There are also problems with the very idea of pre-programming such a goal in such an abstract way which does not depend on the computer’s history. “Paperclips” is an object in a model of the world, so we will not be able to “just program it to maximize paperclips” without encoding a model of the world in advance, rather than letting it learn a model of the world from experience. But where is this model of the world supposed to come from, that we are supposedly giving to the paperclipper? In practice it would have to have been the result of some other learner which was already capable of modelling the world. This of course means that we already had to program something intelligent, without pre-programming any goal for the original modelling program.

Fourth, Kenny asked when we might have empirical evidence on these questions. The answer, unfortunately, is “mostly not until it is too late to do anything about it.” The experience of “free will” will be common to any predictive engine with a sufficiently advanced self model, but anything lacking such an adequate model will not even look like “it is trying to do something,” in the sense of trying to achieve overall goals for itself and for the world. Dogs and cats, for example, presumably use some kind of predictive processing to govern their movements, but this does not look like having overall goals, but rather more like “this particular movement is to achieve a particular thing.” The cat moves towards its food bowl. Eating is the purpose of the particular movement, but there is no way to transform this into an overall utility function over states of the world in general. Does the cat prefer worlds with seven billion humans, or worlds with 20 billion? There is no way to answer this question. The cat is simply not general enough. In a similar way, you might say that “AlphaGo plays this particular move to win this particular game,” but there is no way to transform this into overall general goals. Does AlphaGo want to play go at all, or would it rather play checkers, or not play at all? There is no answer to this question. The program simply isn’t general enough.
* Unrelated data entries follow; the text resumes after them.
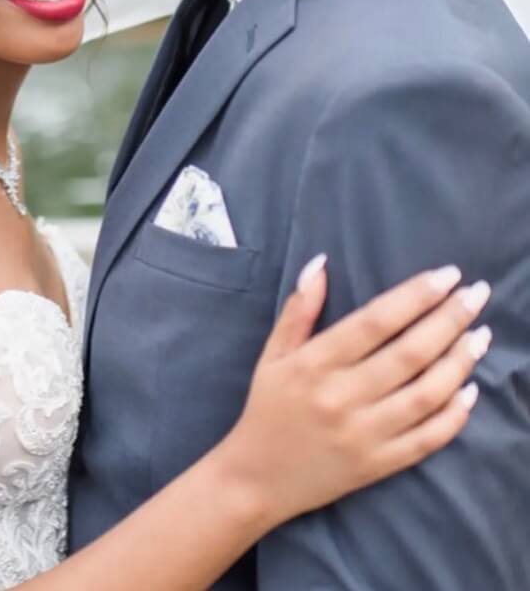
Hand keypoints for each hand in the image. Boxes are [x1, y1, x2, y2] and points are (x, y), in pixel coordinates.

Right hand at [222, 258, 489, 525]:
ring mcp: (364, 434)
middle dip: (449, 320)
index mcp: (314, 364)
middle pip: (408, 353)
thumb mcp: (273, 354)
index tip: (446, 275)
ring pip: (425, 394)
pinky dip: (454, 415)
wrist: (258, 478)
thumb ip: (299, 309)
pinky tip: (470, 389)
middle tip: (477, 294)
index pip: (375, 322)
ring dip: (459, 362)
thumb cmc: (267, 407)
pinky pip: (427, 438)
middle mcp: (342, 397)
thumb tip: (320, 262)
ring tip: (481, 336)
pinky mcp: (379, 465)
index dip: (414, 296)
Even human beings do not really look like they have utility functions, in the sense of having a consistent preference over all possibilities, but anything less intelligent than a human cannot be expected to look more like something having goals. The argument in this post is that the default scenario, namely what we can naturally expect, is that artificial intelligence will be less motivated than human beings, even if it is more intelligent, but there will be no proof from experience for this until we actually have some artificial intelligence which approximates human intelligence or surpasses it.